Exercise.
Copy the items word for word, starting at the line that contains "Read that clock below. Answer like 11h53." and continuing through the last of the items. Leave the pictures out of your copy.

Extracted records
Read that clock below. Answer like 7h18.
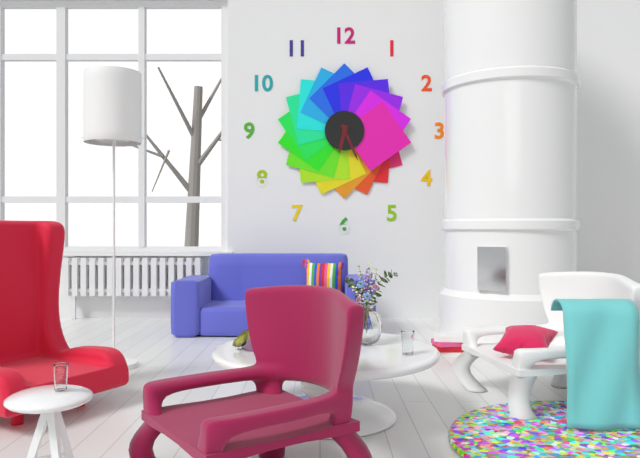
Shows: 6h26
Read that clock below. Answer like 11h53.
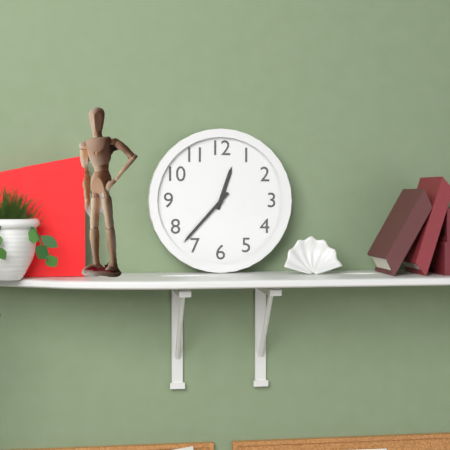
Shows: 12h37
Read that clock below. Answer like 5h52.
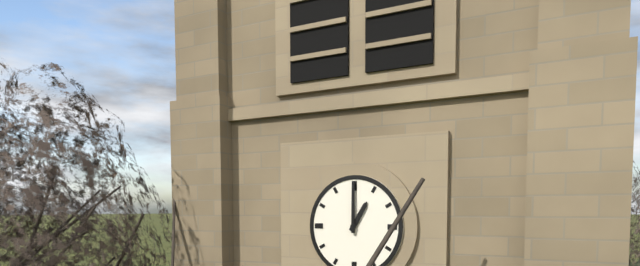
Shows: 1h00
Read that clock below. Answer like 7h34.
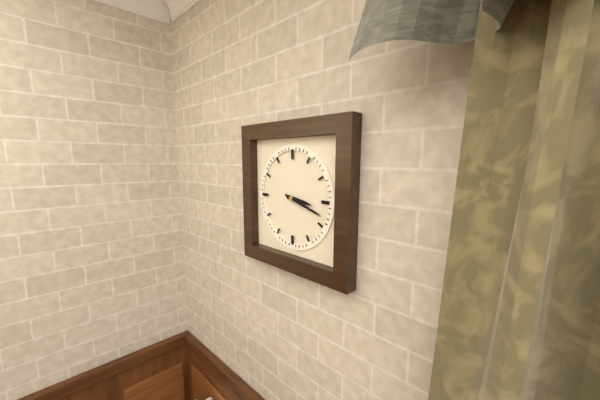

Task answer.
Read that clock below. Answer like 11h53.
Shows: 12h37
Read that clock below. Answer like 5h52.
Shows: 1h00
Read that clock below. Answer like 7h34.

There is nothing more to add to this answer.